## PROBLEM TO SOLVE
Copy each line of the data below in which the word "reducing" can be found.

## INPUT RECORDS
━━━━━━━━━━━━━━━━━━━━
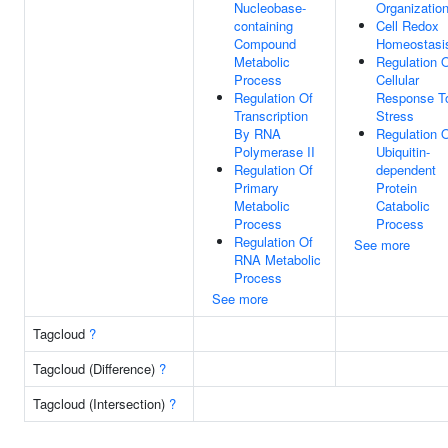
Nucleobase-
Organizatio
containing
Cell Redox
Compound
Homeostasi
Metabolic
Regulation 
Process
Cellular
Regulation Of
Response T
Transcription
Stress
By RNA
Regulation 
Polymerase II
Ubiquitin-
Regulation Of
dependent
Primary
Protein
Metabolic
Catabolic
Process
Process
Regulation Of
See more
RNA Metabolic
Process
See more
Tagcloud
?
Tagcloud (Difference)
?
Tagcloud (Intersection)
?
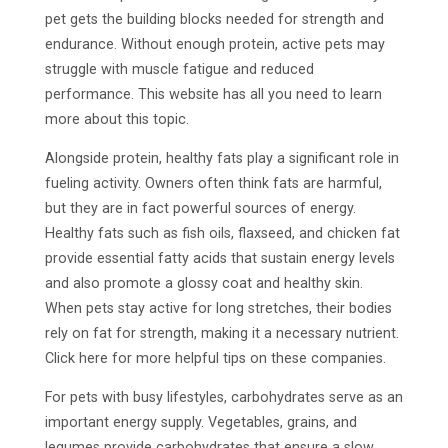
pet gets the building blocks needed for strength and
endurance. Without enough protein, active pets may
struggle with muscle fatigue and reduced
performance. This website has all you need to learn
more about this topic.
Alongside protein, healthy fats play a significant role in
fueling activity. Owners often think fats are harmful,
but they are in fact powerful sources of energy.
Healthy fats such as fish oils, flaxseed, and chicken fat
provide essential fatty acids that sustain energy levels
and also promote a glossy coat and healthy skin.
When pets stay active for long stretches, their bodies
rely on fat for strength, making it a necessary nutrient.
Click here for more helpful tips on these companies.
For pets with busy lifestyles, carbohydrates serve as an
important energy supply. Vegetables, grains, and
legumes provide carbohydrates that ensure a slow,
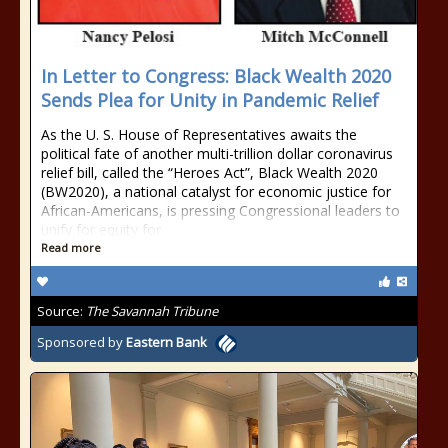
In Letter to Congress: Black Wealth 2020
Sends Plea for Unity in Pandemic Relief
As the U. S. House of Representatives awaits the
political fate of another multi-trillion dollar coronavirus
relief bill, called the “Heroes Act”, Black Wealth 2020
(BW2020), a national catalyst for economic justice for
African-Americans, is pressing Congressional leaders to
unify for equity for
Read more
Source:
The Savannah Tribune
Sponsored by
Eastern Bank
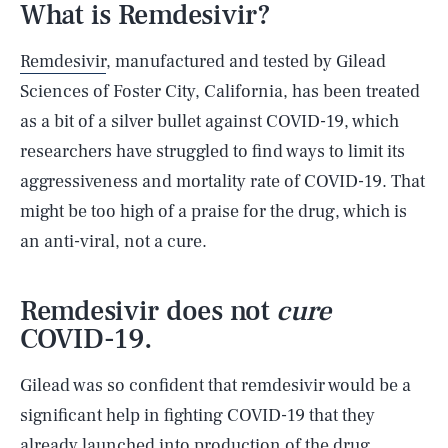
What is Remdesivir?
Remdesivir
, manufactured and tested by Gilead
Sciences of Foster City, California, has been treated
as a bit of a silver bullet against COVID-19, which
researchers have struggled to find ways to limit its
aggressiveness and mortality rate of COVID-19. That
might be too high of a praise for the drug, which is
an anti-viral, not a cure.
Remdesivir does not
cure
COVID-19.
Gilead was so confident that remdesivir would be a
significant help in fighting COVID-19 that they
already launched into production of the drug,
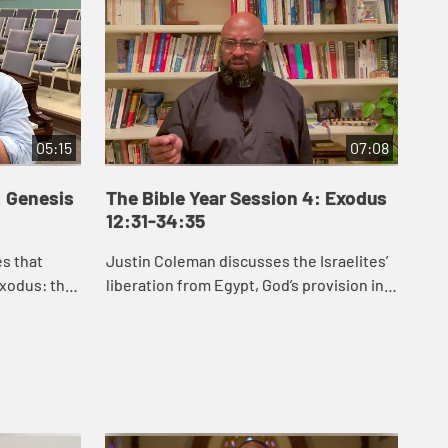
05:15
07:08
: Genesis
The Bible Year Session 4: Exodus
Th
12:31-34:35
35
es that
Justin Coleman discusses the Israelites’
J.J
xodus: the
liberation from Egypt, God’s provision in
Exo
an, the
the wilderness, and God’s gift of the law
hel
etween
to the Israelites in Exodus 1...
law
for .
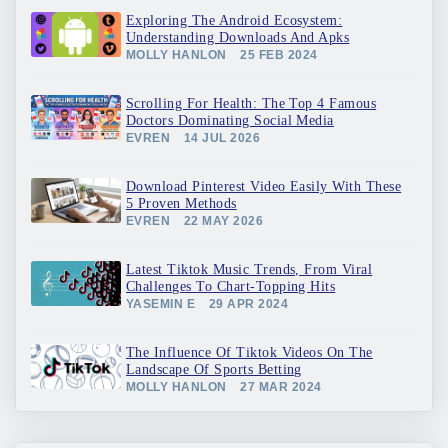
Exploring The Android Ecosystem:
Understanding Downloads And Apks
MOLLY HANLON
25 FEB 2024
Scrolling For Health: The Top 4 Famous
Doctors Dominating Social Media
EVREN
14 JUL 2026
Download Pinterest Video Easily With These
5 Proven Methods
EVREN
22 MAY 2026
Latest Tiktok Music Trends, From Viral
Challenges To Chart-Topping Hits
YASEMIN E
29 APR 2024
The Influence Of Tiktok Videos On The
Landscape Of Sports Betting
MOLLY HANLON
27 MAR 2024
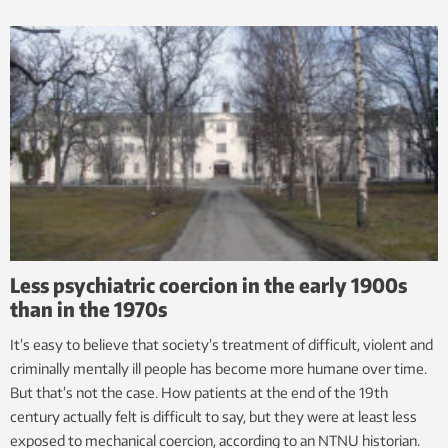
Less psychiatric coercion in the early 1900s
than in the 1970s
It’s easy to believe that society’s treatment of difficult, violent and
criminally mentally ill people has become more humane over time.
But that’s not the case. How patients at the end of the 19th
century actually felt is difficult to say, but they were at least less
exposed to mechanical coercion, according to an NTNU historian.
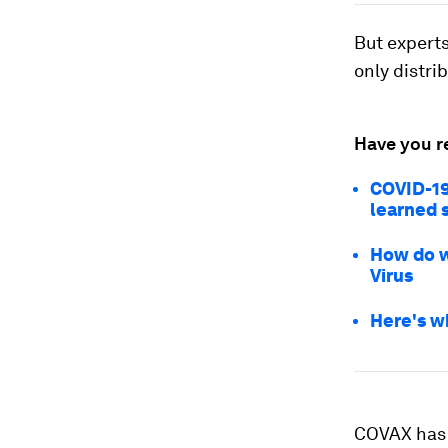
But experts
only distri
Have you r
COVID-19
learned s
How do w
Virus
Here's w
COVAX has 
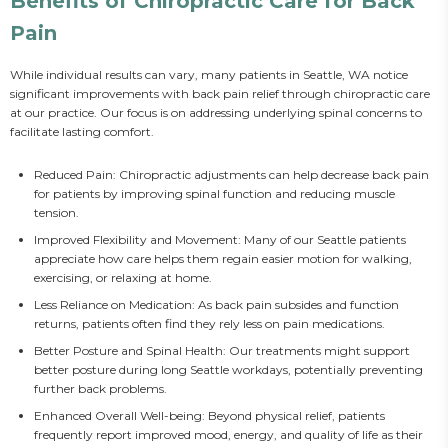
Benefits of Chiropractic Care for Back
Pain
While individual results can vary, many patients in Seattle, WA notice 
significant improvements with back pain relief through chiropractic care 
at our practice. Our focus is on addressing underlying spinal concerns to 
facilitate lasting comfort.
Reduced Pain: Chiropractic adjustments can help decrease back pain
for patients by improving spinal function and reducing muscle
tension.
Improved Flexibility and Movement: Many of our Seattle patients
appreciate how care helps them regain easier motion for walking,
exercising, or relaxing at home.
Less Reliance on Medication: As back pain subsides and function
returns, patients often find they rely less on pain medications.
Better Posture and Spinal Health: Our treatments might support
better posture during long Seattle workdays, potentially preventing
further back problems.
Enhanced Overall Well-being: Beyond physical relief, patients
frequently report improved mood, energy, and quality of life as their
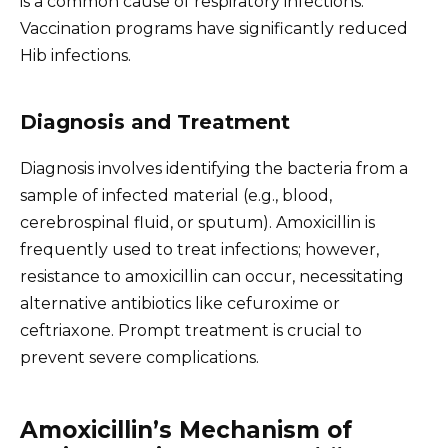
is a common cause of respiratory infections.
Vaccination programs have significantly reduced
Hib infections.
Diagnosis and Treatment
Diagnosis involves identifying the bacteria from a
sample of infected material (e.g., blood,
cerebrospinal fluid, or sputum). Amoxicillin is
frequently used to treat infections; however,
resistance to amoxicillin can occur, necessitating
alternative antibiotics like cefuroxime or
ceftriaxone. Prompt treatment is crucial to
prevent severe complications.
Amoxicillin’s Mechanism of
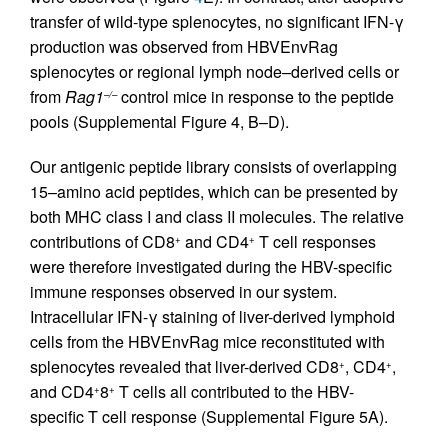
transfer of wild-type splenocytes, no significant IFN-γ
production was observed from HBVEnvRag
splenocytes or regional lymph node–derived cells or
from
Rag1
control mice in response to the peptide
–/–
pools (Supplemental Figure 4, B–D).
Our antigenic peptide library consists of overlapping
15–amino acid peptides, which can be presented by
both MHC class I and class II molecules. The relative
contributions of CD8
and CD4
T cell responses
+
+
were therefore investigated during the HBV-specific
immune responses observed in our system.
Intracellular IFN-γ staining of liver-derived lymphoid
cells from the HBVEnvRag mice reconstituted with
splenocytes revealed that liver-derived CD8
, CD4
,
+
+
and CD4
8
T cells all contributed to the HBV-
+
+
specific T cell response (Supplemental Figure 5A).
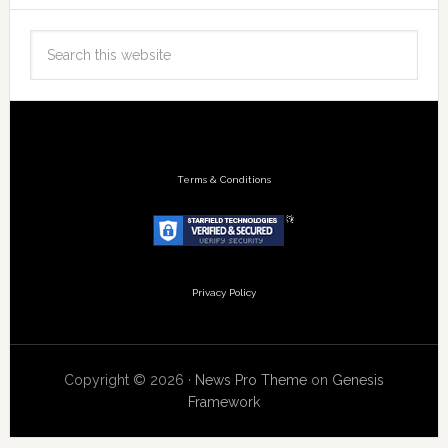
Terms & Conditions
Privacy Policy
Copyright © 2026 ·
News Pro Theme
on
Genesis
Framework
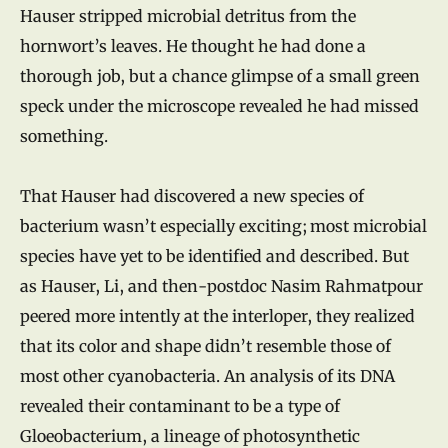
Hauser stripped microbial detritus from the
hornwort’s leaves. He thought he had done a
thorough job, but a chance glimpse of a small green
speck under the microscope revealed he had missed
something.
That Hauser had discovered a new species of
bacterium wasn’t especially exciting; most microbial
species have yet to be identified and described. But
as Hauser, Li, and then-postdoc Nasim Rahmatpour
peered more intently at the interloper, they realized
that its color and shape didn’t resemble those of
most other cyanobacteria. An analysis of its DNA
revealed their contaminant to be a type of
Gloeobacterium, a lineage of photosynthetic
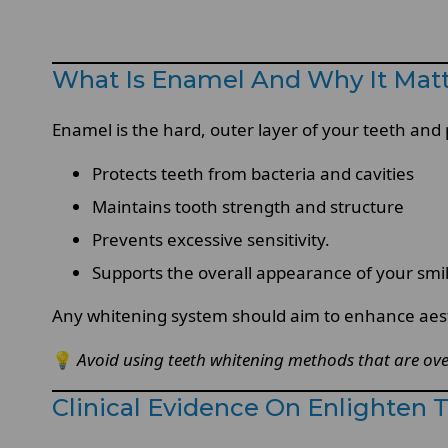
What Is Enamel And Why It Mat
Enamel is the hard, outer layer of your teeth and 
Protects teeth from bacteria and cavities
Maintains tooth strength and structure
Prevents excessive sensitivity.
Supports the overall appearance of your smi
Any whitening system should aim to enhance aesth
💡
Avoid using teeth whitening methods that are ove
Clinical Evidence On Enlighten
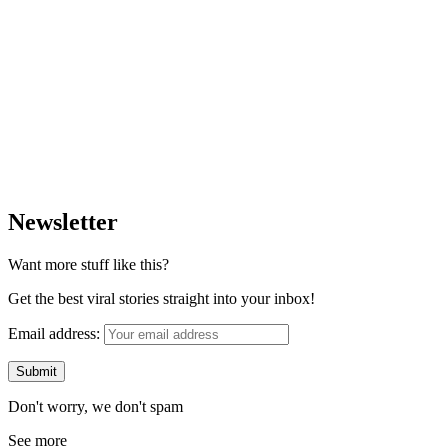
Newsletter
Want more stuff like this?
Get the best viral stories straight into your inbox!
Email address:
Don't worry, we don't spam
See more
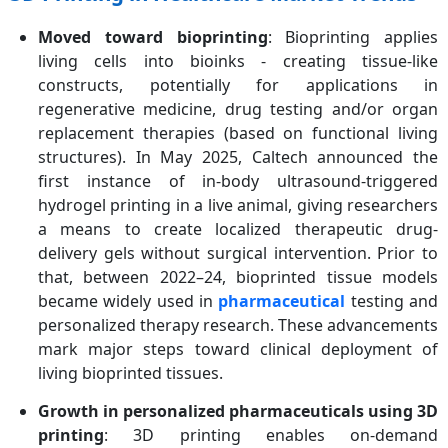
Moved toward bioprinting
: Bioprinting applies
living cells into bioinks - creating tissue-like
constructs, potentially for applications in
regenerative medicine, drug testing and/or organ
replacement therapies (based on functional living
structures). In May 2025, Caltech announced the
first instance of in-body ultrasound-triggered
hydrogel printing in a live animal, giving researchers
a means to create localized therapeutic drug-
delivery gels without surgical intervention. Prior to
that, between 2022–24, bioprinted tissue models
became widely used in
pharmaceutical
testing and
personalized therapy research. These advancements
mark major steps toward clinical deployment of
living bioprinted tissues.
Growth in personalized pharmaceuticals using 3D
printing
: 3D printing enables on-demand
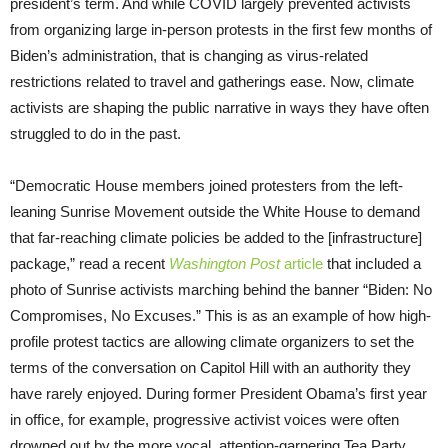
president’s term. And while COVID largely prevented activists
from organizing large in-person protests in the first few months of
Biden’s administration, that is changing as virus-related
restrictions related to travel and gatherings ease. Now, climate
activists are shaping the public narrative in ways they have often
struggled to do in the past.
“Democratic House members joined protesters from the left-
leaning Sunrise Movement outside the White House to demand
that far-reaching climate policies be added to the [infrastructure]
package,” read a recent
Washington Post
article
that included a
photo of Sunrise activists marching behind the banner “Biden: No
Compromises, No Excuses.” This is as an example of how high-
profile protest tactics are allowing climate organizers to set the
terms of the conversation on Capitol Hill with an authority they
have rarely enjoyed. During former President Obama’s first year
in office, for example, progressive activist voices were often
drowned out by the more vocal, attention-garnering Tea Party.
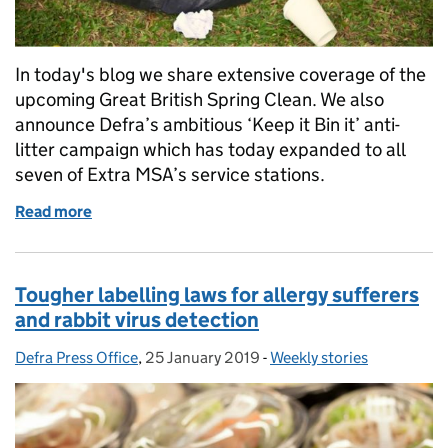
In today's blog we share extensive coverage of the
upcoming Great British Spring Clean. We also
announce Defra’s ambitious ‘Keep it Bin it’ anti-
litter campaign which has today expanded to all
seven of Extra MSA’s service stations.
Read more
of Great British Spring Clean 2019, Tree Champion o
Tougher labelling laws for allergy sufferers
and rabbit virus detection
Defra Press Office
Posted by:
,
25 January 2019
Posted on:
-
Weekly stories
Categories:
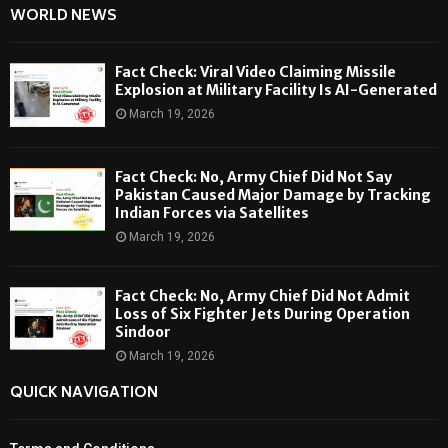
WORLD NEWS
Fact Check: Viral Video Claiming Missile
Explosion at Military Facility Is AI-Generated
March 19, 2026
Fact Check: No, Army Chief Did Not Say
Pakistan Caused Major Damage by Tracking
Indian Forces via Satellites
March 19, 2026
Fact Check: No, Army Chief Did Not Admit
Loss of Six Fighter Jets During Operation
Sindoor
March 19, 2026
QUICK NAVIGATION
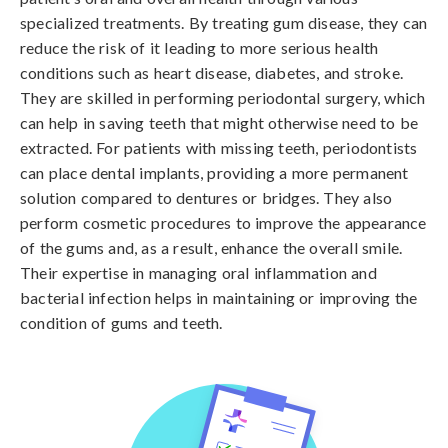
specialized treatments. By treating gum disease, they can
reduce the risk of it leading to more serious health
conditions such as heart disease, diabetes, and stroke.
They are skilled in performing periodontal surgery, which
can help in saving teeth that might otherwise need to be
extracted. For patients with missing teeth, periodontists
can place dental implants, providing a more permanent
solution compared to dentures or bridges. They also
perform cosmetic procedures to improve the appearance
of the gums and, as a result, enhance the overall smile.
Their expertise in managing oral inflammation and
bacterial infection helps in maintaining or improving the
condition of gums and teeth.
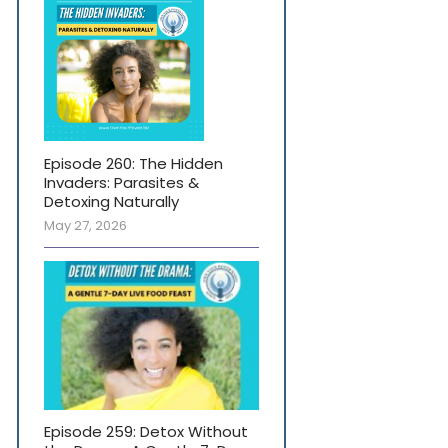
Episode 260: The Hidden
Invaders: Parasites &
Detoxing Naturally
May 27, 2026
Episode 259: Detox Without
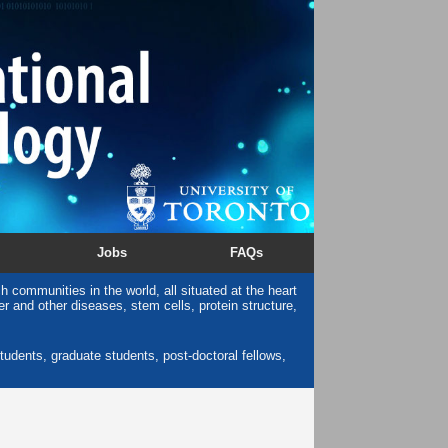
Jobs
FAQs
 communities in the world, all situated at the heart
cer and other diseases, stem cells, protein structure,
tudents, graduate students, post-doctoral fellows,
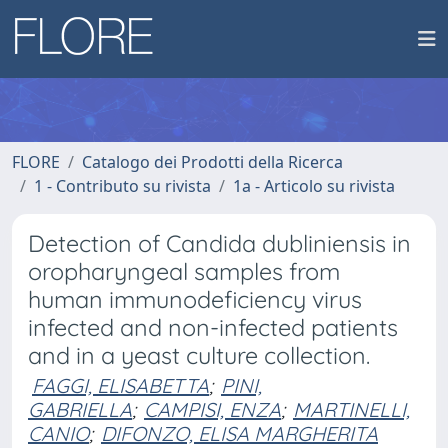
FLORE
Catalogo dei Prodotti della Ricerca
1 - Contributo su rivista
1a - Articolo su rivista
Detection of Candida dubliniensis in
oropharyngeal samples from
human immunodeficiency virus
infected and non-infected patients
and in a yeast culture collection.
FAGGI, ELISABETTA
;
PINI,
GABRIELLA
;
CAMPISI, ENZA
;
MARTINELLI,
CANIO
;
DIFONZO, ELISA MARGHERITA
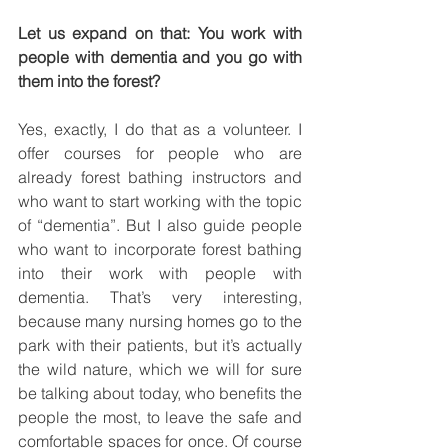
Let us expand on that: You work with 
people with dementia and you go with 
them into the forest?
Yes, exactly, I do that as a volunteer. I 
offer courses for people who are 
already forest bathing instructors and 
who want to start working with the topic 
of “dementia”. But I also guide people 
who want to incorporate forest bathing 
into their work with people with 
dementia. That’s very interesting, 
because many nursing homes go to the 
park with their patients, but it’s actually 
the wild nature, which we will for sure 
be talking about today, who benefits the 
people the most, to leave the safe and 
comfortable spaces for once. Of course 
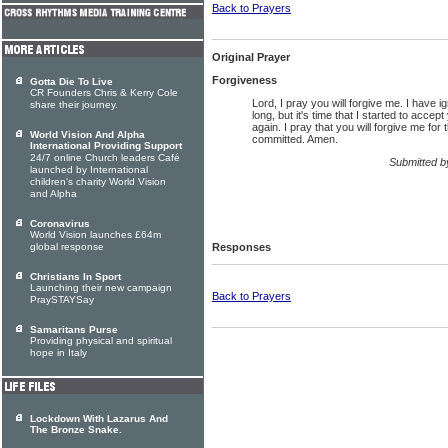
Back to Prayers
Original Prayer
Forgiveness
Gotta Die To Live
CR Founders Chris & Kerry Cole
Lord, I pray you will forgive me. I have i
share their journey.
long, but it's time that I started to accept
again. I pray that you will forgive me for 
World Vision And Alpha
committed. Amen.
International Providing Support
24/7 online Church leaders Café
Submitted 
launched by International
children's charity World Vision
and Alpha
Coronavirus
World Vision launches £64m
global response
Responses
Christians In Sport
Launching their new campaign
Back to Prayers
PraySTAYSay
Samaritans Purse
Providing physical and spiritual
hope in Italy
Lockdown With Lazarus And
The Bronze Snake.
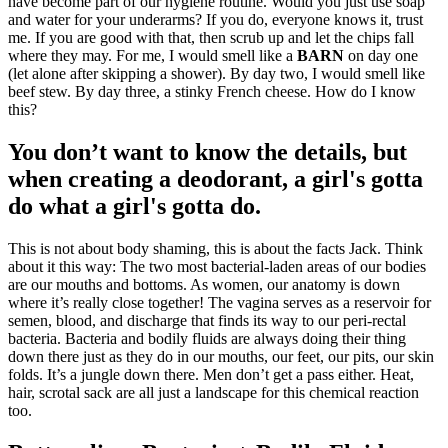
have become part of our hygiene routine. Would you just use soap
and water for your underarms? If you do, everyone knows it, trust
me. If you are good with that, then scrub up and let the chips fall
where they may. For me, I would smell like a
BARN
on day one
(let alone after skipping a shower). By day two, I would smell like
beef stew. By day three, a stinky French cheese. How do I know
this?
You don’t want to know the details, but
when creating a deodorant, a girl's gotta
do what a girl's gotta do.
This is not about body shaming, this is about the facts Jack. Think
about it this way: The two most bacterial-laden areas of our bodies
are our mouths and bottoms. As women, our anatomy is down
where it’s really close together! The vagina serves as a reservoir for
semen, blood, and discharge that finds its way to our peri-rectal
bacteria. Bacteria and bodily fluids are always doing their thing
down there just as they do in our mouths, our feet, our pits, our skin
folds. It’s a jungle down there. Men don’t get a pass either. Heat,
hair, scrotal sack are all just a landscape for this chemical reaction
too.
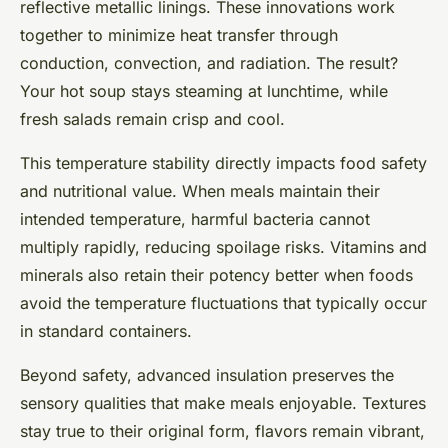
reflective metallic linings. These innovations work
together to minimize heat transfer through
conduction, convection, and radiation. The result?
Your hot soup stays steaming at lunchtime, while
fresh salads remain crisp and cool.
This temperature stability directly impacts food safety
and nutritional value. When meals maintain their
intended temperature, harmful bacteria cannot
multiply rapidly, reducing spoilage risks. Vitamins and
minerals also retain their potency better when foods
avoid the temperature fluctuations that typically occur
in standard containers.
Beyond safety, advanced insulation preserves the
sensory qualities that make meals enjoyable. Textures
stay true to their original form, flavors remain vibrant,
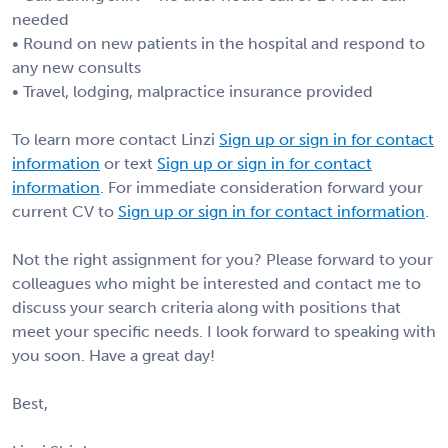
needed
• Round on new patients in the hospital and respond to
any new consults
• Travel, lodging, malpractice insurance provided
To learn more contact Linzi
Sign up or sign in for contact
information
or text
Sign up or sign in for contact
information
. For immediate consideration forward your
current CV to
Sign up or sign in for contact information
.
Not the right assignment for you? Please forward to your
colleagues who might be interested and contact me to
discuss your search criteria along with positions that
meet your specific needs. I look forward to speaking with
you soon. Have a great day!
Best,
━━━━━━━━━━━━━━━━━━━━
## ANSWER BOX
for patients by improving spinal function and reducing muscle
multiply rapidly, reducing spoilage risks. Vitamins and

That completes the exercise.